# [EXERCISE DESCRIPTION]
Please give every line below again exactly, but not its pictures.

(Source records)
--- START ---

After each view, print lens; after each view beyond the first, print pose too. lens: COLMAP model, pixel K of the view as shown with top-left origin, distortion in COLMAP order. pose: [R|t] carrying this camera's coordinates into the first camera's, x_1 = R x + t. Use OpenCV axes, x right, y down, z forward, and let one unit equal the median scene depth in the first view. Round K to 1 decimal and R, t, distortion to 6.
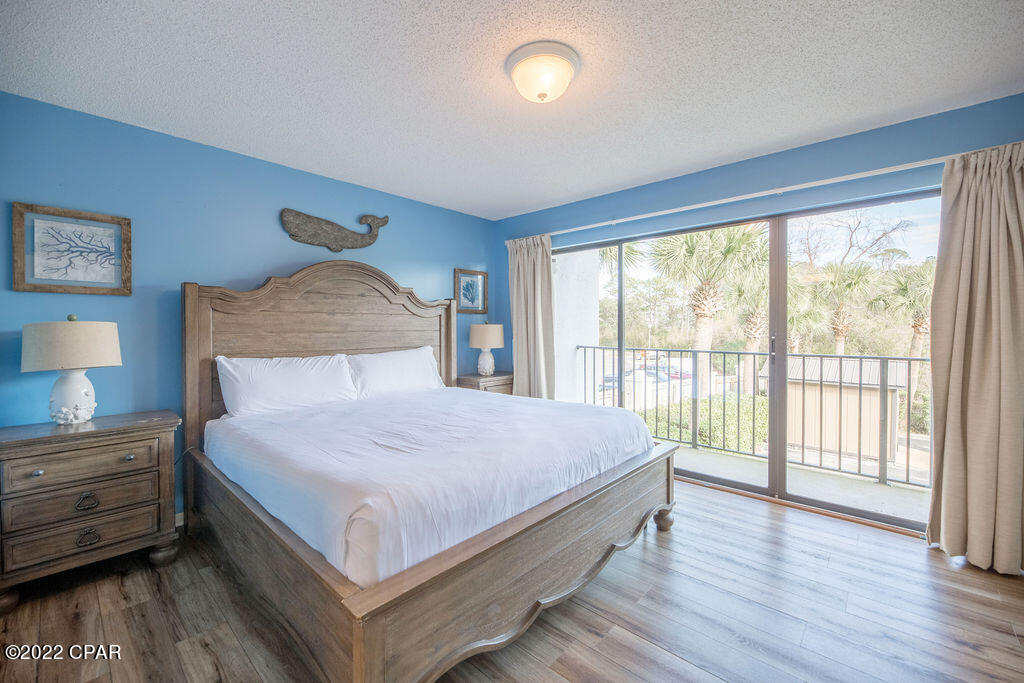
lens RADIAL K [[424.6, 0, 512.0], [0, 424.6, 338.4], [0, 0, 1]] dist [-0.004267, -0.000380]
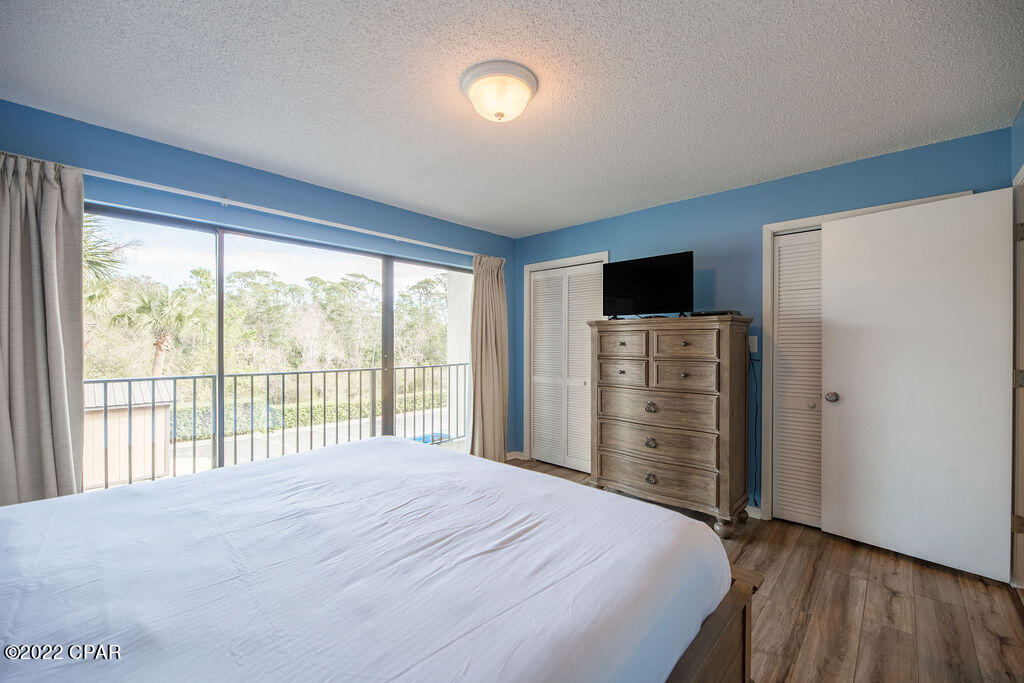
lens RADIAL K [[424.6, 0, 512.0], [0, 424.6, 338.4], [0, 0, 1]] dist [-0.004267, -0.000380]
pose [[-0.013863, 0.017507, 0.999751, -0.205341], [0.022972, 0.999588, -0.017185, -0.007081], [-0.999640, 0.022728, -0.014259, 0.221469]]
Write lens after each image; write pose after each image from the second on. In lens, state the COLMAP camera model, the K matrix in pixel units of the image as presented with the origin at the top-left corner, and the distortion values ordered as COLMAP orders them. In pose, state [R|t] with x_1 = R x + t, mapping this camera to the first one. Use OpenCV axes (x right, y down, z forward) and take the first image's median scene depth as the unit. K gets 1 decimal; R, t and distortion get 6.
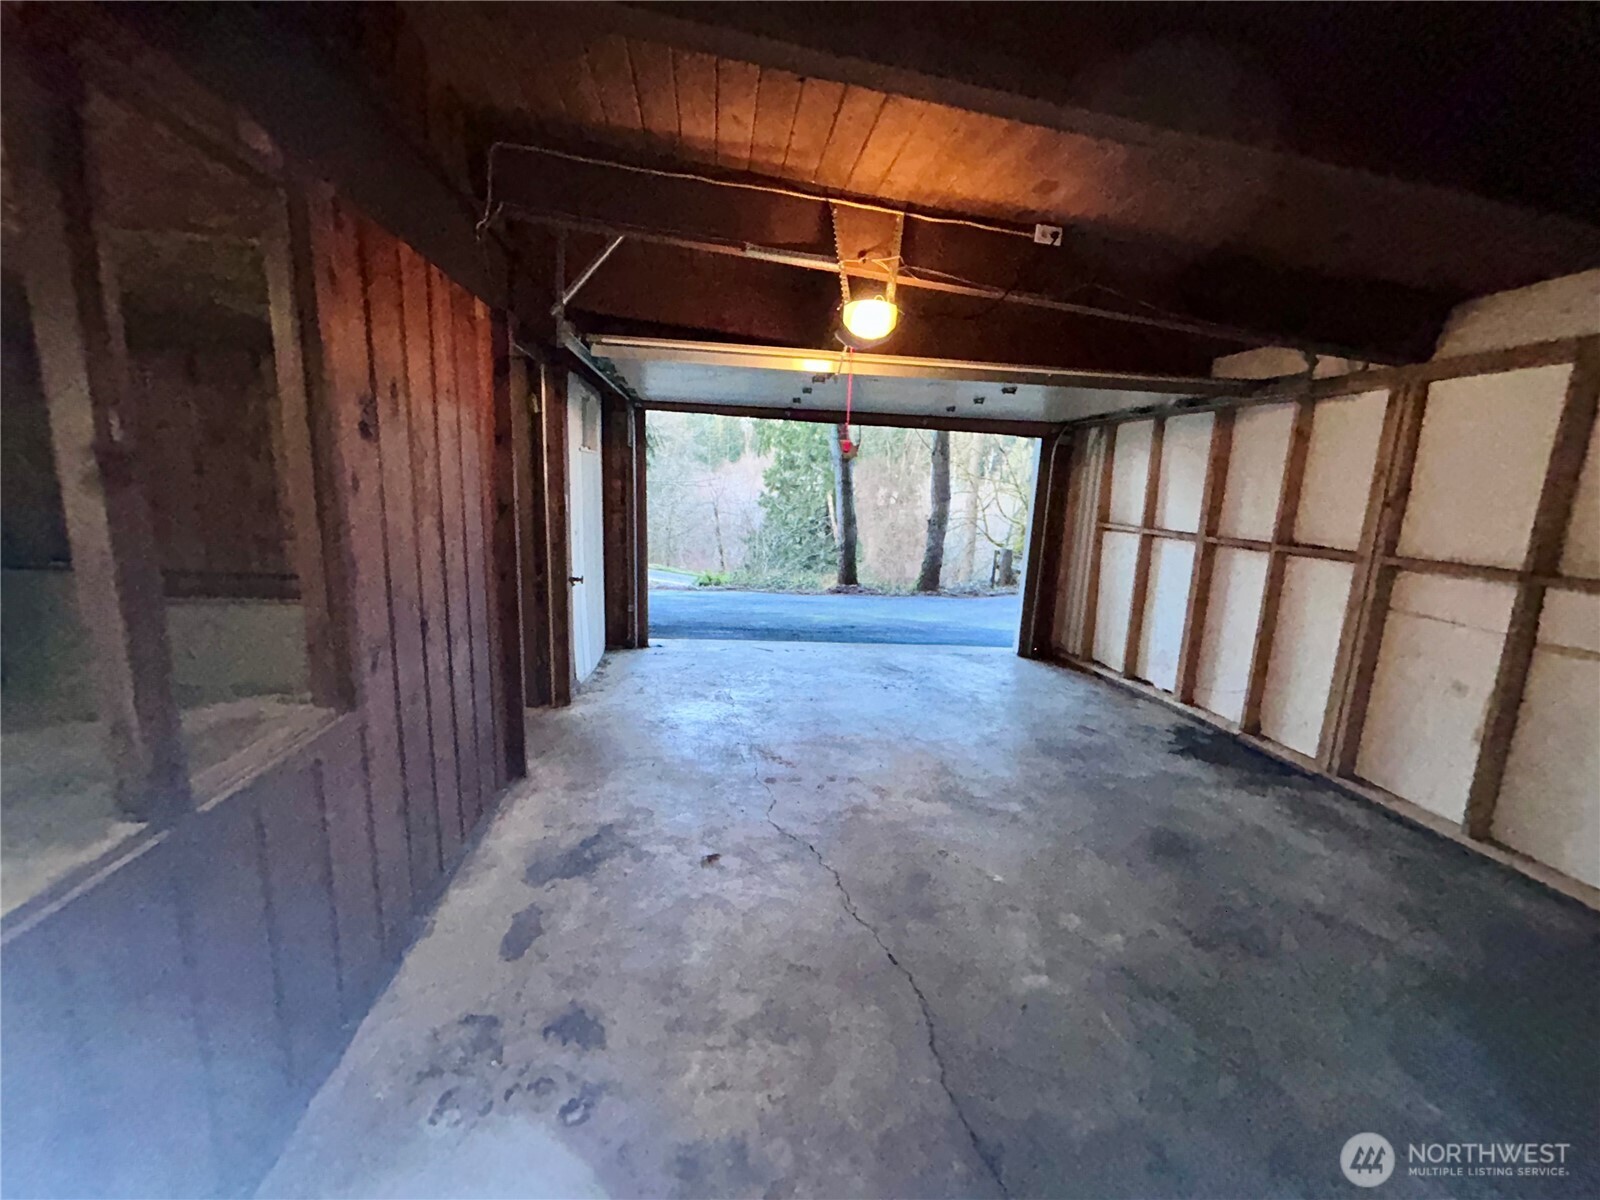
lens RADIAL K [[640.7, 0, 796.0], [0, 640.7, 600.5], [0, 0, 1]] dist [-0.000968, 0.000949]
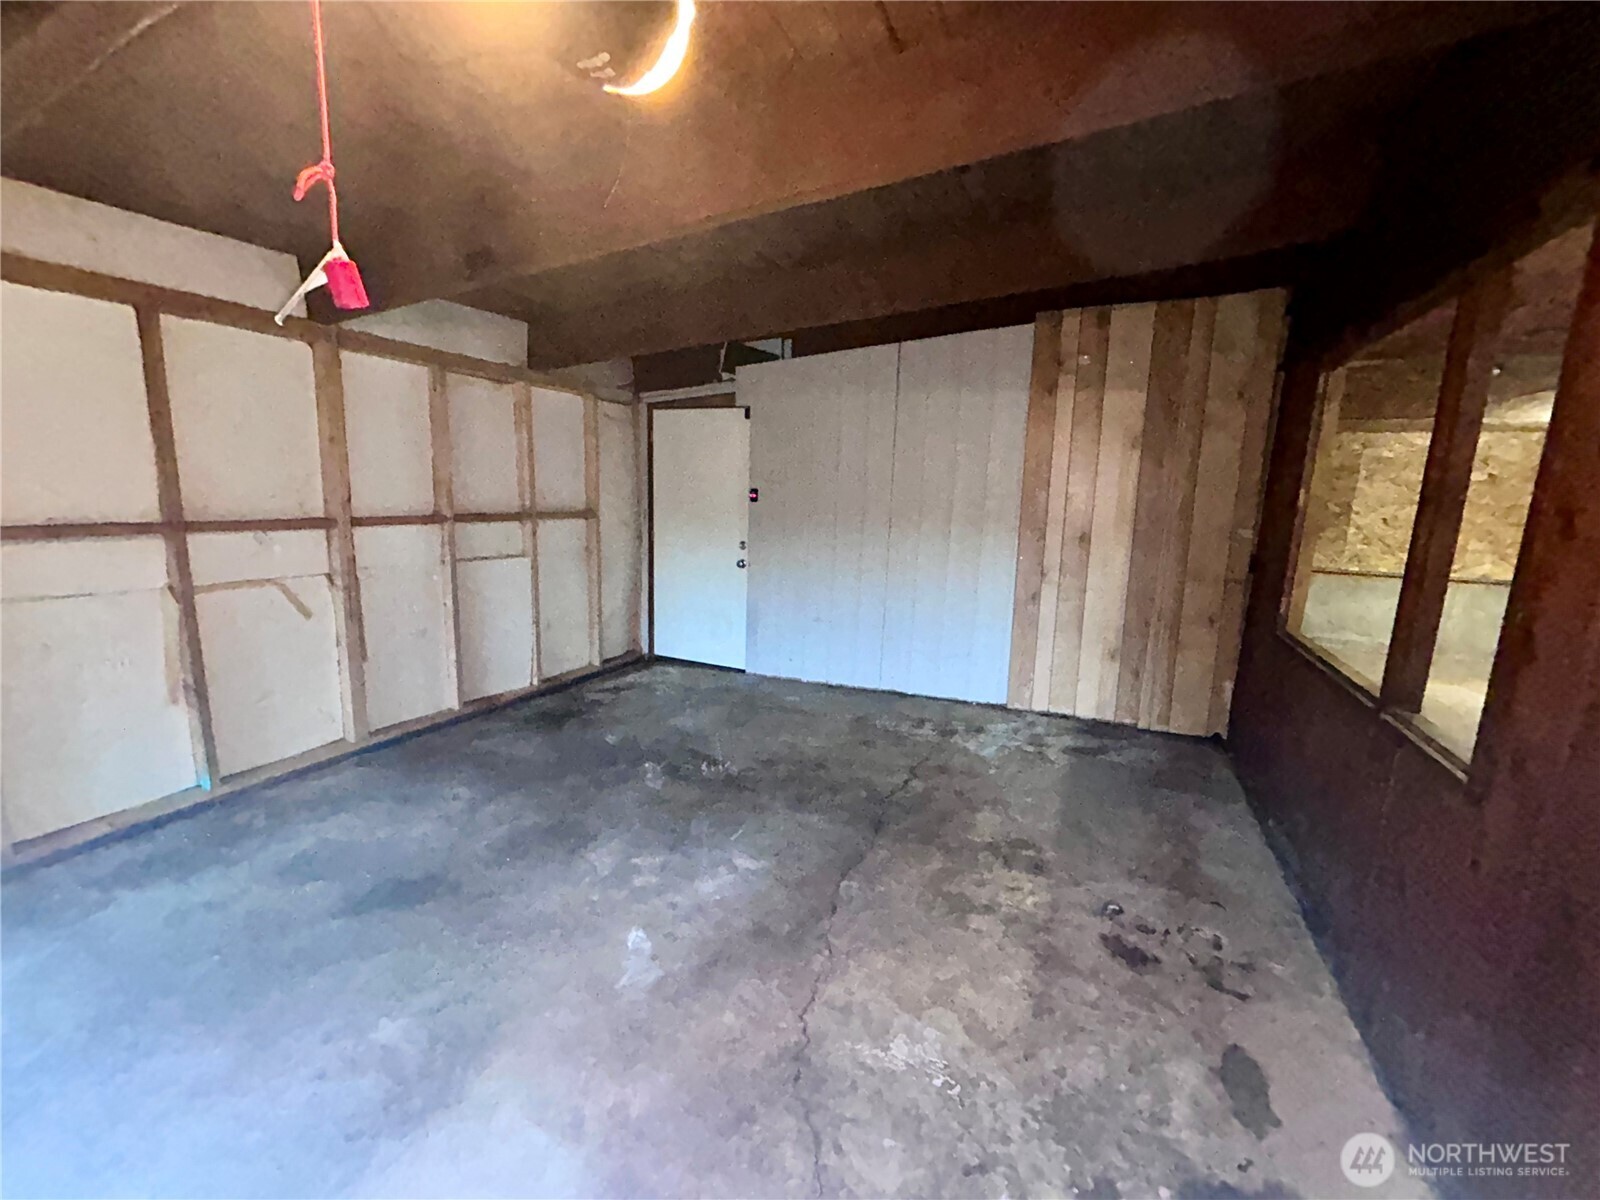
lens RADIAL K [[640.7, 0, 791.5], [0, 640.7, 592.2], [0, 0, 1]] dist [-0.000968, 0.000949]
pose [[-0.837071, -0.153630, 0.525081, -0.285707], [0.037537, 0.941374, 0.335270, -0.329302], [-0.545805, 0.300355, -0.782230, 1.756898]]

--- END ---

# [TASK RESPONSE]
After each view, print lens; after each view beyond the first, print pose too. lens: COLMAP model, pixel K of the view as shown with top-left origin, distortion in COLMAP order. pose: [R|t] carrying this camera's coordinates into the first camera's, x_1 = R x + t. Use OpenCV axes, x right, y down, z forward, and let one unit equal the median scene depth in the first view. Round K to 1 decimal and R, t, distortion to 6.
lens RADIAL K [[424.6, 0, 512.0], [0, 424.6, 338.4], [0, 0, 1]] dist [-0.004267, -0.000380]
lens RADIAL K [[424.6, 0, 512.0], [0, 424.6, 338.4], [0, 0, 1]] dist [-0.004267, -0.000380]
pose [[-0.013863, 0.017507, 0.999751, -0.205341], [0.022972, 0.999588, -0.017185, -0.007081], [-0.999640, 0.022728, -0.014259, 0.221469]]
Write lens after each image; write pose after each image from the second on. In lens, state the COLMAP camera model, the K matrix in pixel units of the image as presented with the origin at the top-left corner, and the distortion values ordered as COLMAP orders them. In pose, state [R|t] with x_1 = R x + t, mapping this camera to the first one. Use OpenCV axes (x right, y down, z forward) and take the first image's median scene depth as the unit. K gets 1 decimal; R, t and distortion get 6.
lens RADIAL K [[640.7, 0, 796.0], [0, 640.7, 600.5], [0, 0, 1]] dist [-0.000968, 0.000949]
lens RADIAL K [[640.7, 0, 791.5], [0, 640.7, 592.2], [0, 0, 1]] dist [-0.000968, 0.000949]
pose [[-0.837071, -0.153630, 0.525081, -0.285707], [0.037537, 0.941374, 0.335270, -0.329302], [-0.545805, 0.300355, -0.782230, 1.756898]]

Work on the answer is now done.